JR仙台駅西口、青葉区中央1丁目にある小さな路地。低価格の居酒屋や立ちのみ屋が軒を連ね、1000円でべろべろに酔える“せんべろ通り”と呼ばれています。

その一角にある空き地。かつてここには“せんべろの聖地”として親しまれた店がありました。「もつ焼専門丸昌」です。田楽30円、たこ焼き100円など、安くておいしいメニューを揃え、人気を集めました。

通りかかった人は
「『丸昌』は最高の店だよ、酒飲みにとっては。こんなにいい店なかった」「よく行っていました」「雰囲気も古い感じで、串とかも1本80円とか安くておいしかった」

そんな愛された店で、おととし12月…。

記者リポート
「火災現場は仙台駅の西口にあります、飲食店が並ぶ狭い路地です。先ほど爆発音のようなものも聞こえました」

丸昌の入るビルが全焼する火事が発生。ポンプ車など20台以上が出動するも、鎮火まで12時間半を要し、仙台駅前は騒然としました。

去年9月、店の跡地を訪れていたのは丸昌を経営していた秋田市の飲食チェーン「ドリームリンク」の村上雅彦社長(61)です。

ドリームリンク 村上雅彦社長
「ずいぶんご迷惑かけましたみなさんに。『復興支援酒場』という形で被災地のためにとやったものが、結果的に10年過ぎてかえってご迷惑をかける結果になったということ。申し訳ない気持ちでいっぱいです」

東日本大震災が発生した2011年。村上社長は丸昌の前身となる「復興支援酒場」をオープン。地産地消と利益全額寄付を掲げ、売り上げ約1500万円を被災3県に寄付しました。そうした背景もあり、まちに根付いていた丸昌。
仙台駅前という立地の良さなどから、火事の後、ビル管理会社の元には別の飲食店出店を希望する問い合わせが多数寄せられたといいます。しかし、復興支援酒場からの歩みを知っているからこそ、他の店舗への貸し出しなどは行いませんでした。

ビル管理会社 仙都住宅センター 藤野栄次会長
Q問い合わせは多かった?
「結構あります。場所が場所ですから。仙台のためにということで、今まで通りにやっていただければ」

ドリームリンク 村上雅彦社長
「『丸昌頑張れ。復活してほしい』と中には『復興支援酒場忘れてないぞ』というような励ましの言葉をいっぱいいただくことができて、市民の声に応えて(オーナーが)ご決断くださったと私自身、理解している」

また、同じ場所で店を開いていいのか…。村上社長に葛藤がなかったわけではありません。しかし、周囲の後押しもあり丸昌復活を決断しました。

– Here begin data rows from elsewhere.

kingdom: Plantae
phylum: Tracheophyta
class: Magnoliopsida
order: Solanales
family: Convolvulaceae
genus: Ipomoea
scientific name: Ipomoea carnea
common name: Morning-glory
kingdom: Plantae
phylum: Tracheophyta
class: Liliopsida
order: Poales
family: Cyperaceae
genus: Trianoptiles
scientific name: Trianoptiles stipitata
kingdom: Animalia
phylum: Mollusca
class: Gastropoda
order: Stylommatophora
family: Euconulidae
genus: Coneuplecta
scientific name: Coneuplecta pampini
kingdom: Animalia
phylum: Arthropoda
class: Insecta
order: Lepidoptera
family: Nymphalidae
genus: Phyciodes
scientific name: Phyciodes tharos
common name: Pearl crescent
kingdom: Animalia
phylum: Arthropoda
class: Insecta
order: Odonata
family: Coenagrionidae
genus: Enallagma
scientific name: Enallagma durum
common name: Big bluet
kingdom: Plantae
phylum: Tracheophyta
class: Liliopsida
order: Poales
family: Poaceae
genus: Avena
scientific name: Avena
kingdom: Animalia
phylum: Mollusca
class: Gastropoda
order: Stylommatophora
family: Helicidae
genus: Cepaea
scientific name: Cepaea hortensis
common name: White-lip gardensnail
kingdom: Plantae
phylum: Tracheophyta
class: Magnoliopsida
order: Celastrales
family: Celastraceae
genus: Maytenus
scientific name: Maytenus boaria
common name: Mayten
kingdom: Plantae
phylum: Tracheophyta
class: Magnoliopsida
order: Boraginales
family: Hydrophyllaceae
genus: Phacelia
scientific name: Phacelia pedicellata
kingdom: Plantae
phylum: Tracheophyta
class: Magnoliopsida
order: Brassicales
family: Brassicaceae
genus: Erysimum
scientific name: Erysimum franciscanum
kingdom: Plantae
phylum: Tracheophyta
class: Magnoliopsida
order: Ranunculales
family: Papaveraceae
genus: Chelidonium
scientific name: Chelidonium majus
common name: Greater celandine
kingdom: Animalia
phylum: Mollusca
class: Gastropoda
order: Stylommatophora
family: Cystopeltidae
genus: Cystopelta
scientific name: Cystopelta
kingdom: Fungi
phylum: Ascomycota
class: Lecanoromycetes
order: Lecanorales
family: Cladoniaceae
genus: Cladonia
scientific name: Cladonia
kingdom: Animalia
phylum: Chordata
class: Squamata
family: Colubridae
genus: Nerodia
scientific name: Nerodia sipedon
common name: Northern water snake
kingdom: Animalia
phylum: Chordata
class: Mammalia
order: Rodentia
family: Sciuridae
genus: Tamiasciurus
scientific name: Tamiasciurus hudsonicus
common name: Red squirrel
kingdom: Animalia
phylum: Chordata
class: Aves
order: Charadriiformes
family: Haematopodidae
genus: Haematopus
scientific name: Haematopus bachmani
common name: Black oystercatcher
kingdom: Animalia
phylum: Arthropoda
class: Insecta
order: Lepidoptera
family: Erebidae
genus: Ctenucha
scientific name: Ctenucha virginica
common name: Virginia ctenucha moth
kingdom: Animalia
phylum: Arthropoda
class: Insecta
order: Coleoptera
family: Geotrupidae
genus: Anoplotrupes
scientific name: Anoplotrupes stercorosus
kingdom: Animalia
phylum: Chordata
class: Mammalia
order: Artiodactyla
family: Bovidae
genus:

「きょうはよろしくお願いします。今回ご迷惑をおかけして申し訳ございませんでした」

去年から、ビル管理会社と再オープンに向けた打ち合わせを重ねています。

ドリームリンク 村上雅彦社長
「地元の方々が楽しくくつろいでいただける酒場。以前にも増してそういう空間を作って恩返しをしていきたい。年代を問わずいろんな方々に来ていただいて、楽しんでいただけるお店を目指していきたい」

火事の後も店を思い、再建を後押ししてくれた仙台への恩返しを誓い…火事から2年あまりを経て、来年3月、“せんべろ通り”に再び明かりをともします。